From the line I drew above, it can be seen that the line cannot separate the data at all.

Case 3:

I want to show that my perceptron algorithm is also able to work in more than 2 dimensions. I generate a dataset with p_features = 6.

n = 100
p_features = 6
X, y = make_blobs(n_samples = 100, n_features = p_features - 1, centers = [(-1.7, -1.7), (1.7, 1.7)])

I implemented my perceptron algorithm, which cannot be visualized since it is more than 2d.

p.fit(X, y, max_steps = 1000)

Trace the accuracy:

print(p.history[-10:]) #check the last few values

fig = plt.plot(p.history)
xlab = plt.xlabel("Iteration")
ylab = plt.ylabel("Accuracy")

[0.99, 0.99, 0.99, 0.99, 0.99, 0.99, 0.99, 0.99, 0.99, 1.0]

The graph above shows the evolution of the accuracy over traning.

Since the score eventually reached 1.0, my perceotion algiorithm converges to a weight vector describing a separating line. Therefore, I can conclude that the data is linearly separable.

Part 3. Discussion:

Question:

What is the runtime complexity of a single iteration of the perceptron algorithm update as described by Equation 1?

Assume that the relevant operations are addition and multiplication. Does the runtime complexity depend on the number of data points?
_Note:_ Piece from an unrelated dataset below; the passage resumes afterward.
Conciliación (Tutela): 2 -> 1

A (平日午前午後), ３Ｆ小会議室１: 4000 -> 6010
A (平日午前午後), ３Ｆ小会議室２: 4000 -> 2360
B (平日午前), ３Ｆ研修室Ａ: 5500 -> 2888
What about the number of features?

Answer:

The runtime complexity does not depend on the number of data points, but depends on the number of features.

Explanation:

X_ has dimension n x p; X_[i] has dimension 1 x p
y_ and y_predict both has n elements
w has length p

Run-time Analysis:

First, compute the dot product of two vectors w and X[i] with length p, we have time complexity O(p). The result is a number.
Then, multipy the number by a vector X[i] with length p, we still have time complexity O(p). The result is a vector with length p.

So now we get O(p) + O(p) = O(p)

Finally, add two vectors with lengths of p together, we have time complexity O(p).

So the time complexity should be O(p) + O(p) + O(p) = O(p). The runtime only depends on the value of p.

Conclusion:

When the number of features p increases, each row of X_ has more elements, resulting in more multiplications. So the runtime will increase.
When the number of data points n increases, it does not affect the runtime of a single perceptron update, since each update only considers one data point i.